GPTQ¶

GPTQ is a Hessian-based post-training quantization method that finds optimal quantized weights by minimizing the layer-wise output error.

Reference

Elias Frantar, Saleh Ashkboos, Torsten Hoefler, and Dan Alistarh, "GPTQ: Accurate Post-Training Quantization for Generative Pre-Trained Transformers," ICLR 2023.

Algorithm¶

GPTQ formulates quantization as a per-layer optimization problem:

\[ \min_{\hat{W}} \| W X - \hat{W} X \|_F^2 \]

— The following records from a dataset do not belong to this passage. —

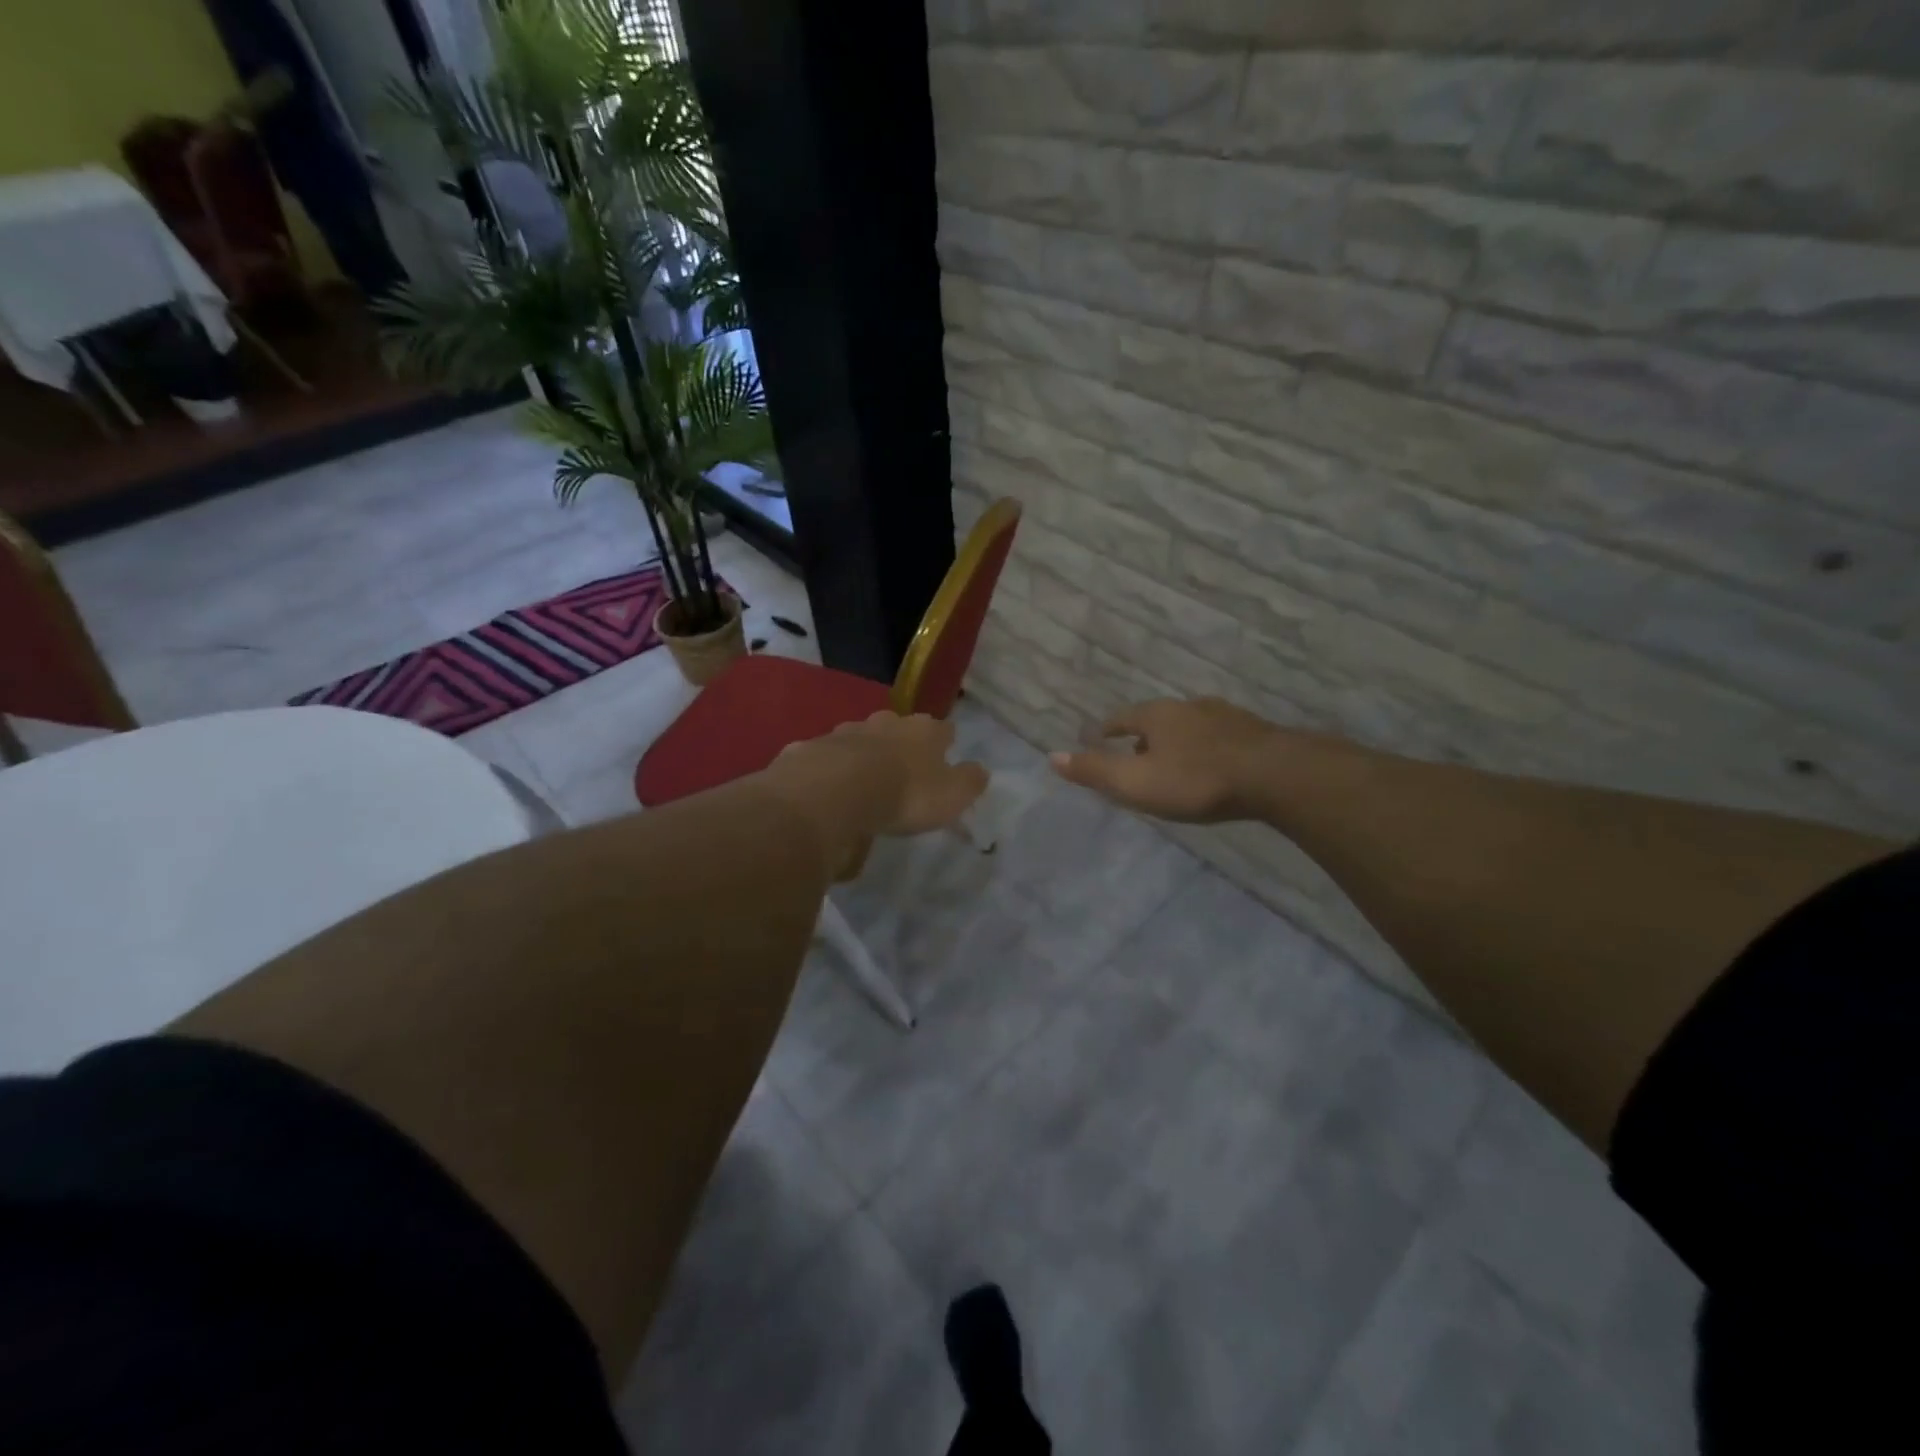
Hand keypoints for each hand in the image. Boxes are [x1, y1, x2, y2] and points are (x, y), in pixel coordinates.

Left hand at [824, 711, 989, 835]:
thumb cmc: (905, 793)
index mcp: (924, 731)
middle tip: (902, 768)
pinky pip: (827, 758)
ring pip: (860, 738)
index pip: (943, 729)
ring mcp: (846, 732)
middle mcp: (886, 722)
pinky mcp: (812, 748)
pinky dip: (830, 770)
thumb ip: (969, 782)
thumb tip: (980, 770)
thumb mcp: (951, 795)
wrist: (835, 791)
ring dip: (864, 755)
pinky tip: (828, 790)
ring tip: (863, 781)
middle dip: (901, 744)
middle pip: (899, 728)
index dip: (945, 742)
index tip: (945, 754)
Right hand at [1051, 697, 1278, 822]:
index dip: (1108, 729)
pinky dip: (1206, 748)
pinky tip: (1213, 765)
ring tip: (1174, 762)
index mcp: (1156, 715)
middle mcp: (1188, 707)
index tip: (1099, 737)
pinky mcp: (1253, 732)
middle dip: (1143, 737)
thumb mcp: (1136, 782)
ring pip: (1190, 726)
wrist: (1274, 775)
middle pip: (1156, 720)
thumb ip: (1095, 771)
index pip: (1122, 718)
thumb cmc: (1196, 780)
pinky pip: (1218, 737)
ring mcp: (1224, 716)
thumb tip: (1051, 756)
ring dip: (1177, 741)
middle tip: (1135, 757)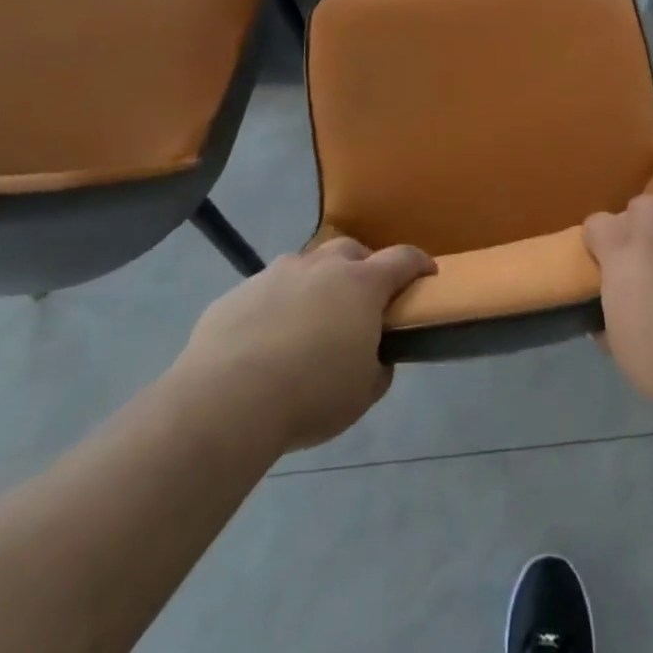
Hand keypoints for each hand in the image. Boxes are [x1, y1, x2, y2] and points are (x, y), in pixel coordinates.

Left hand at [179, 237, 435, 454]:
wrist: (225, 401)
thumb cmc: (310, 394)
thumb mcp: (364, 392)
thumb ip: (379, 366)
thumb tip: (375, 357)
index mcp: (362, 284)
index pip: (403, 258)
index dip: (419, 263)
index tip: (427, 274)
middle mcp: (321, 267)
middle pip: (351, 251)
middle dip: (362, 267)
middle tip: (361, 299)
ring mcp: (275, 275)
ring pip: (305, 266)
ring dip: (315, 283)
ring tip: (309, 320)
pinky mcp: (236, 294)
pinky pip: (265, 291)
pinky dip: (275, 306)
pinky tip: (266, 340)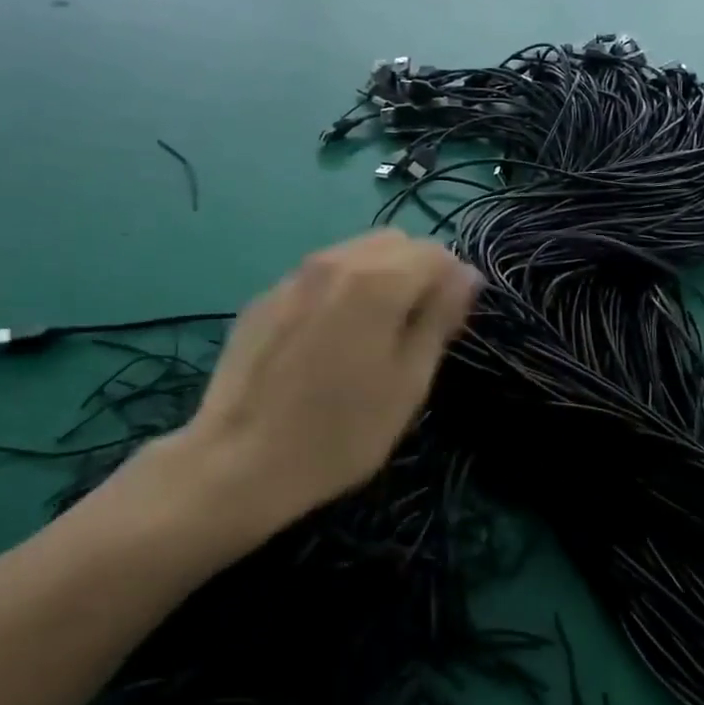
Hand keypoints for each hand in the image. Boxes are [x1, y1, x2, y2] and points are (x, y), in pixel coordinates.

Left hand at [107, 232, 480, 544]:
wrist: (237, 462)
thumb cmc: (340, 432)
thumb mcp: (408, 382)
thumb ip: (439, 317)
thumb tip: (466, 274)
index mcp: (377, 279)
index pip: (435, 251)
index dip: (451, 282)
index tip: (446, 325)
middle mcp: (335, 260)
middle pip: (394, 242)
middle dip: (415, 272)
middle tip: (411, 329)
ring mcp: (294, 275)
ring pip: (354, 253)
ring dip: (377, 276)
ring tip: (368, 334)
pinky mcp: (265, 296)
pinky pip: (318, 275)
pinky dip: (338, 290)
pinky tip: (324, 342)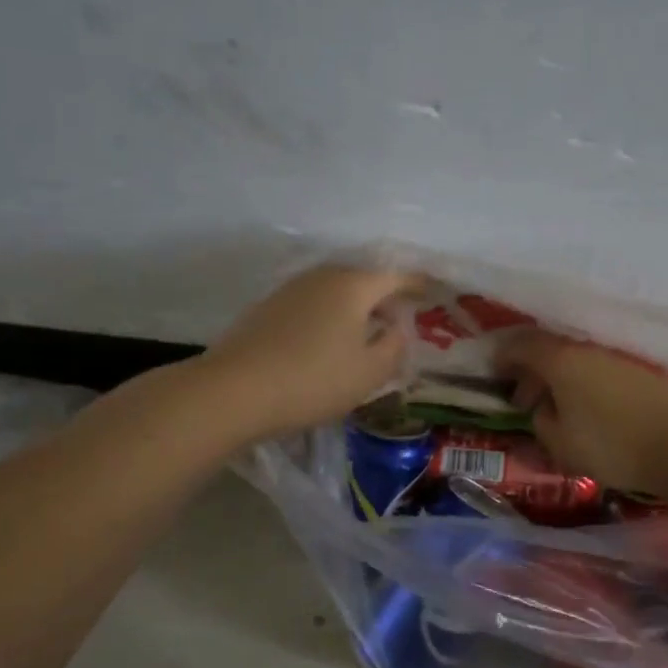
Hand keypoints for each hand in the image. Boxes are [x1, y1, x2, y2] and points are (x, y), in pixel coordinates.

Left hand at [197, 264, 423, 440]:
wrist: (234, 391)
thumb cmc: (314, 380)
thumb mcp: (369, 372)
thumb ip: (394, 346)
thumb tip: (396, 328)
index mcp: (352, 285)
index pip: (395, 276)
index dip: (417, 284)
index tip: (433, 292)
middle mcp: (321, 277)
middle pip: (362, 279)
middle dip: (384, 295)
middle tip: (401, 314)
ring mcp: (289, 291)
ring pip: (334, 291)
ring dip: (354, 306)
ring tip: (367, 329)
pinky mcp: (266, 310)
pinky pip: (311, 305)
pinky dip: (329, 316)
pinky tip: (328, 339)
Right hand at [496, 330, 667, 494]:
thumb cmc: (611, 445)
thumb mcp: (560, 443)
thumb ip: (541, 421)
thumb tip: (543, 409)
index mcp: (561, 360)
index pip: (522, 345)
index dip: (503, 357)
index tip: (493, 372)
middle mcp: (587, 349)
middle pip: (549, 350)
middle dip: (530, 372)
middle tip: (523, 400)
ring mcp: (617, 358)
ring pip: (576, 361)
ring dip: (559, 380)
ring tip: (556, 409)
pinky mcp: (640, 372)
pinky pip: (598, 371)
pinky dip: (584, 384)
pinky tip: (587, 409)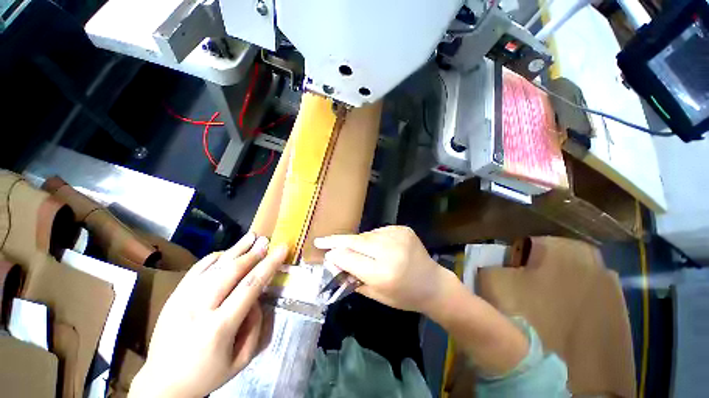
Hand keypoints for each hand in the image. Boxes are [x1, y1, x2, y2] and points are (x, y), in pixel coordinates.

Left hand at [129, 233, 287, 397]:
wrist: (162, 384)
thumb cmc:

It solves this column-by-column using the inverse Hessian \(H^{-1} = (2 X X^T)^{-1}\). For each column \(i\):

Quantize column \(i\) of \(W\) to the nearest quantization level
Compensate the remaining unquantized columns using the Hessian information

This produces significantly better results than simple round-to-nearest (RTN) quantization, especially at lower bit-widths.

Parameters¶

Parameter	Type	Description	Default
`wbits`	`int`	Quantization bit-width	—
`groupsize`	`int`	Group size for group-wise quantization (-1 = none)	`-1`
`sym`	`bool`	Symmetric quantization	`True`
`actorder`	`bool`	Reorder columns by activation magnitude	`False`
`percdamp`	`float`	Hessian damping percentage	`0.01`

Usage¶

Basic 4-bit quantization¶

from onecomp import GPTQ

gptq = GPTQ(wbits=4, groupsize=128)

3-bit with activation ordering¶

gptq = GPTQ(wbits=3, groupsize=128, actorder=True)

Asymmetric quantization¶

gptq = GPTQ(wbits=4, sym=False)

With QEP for improved quality¶

from onecomp import Runner, ModelConfig

model_config = ModelConfig(model_id="meta-llama/Llama-2-7b-hf", device="cuda:0")
gptq = GPTQ(wbits=3, groupsize=128)

runner = Runner(
    model_config=model_config,
    quantizer=gptq,
    qep=True,
)
runner.run()

Group-wise Quantization¶

When groupsize > 0, weights are divided into groups of consecutive columns, and each group has its own scale and zero-point. This improves quantization accuracy at the cost of slightly more storage for the quantization parameters.

Typical values:

groupsize=128 -- good balance of accuracy and compression
groupsize=-1 -- per-channel quantization (no grouping)

Activation Ordering¶

When actorder=True, columns are reordered by their activation magnitude (Hessian diagonal) before quantization. Columns with higher activation influence are quantized first, which can improve accuracy. The permutation is stored so weights can be reconstructed correctly.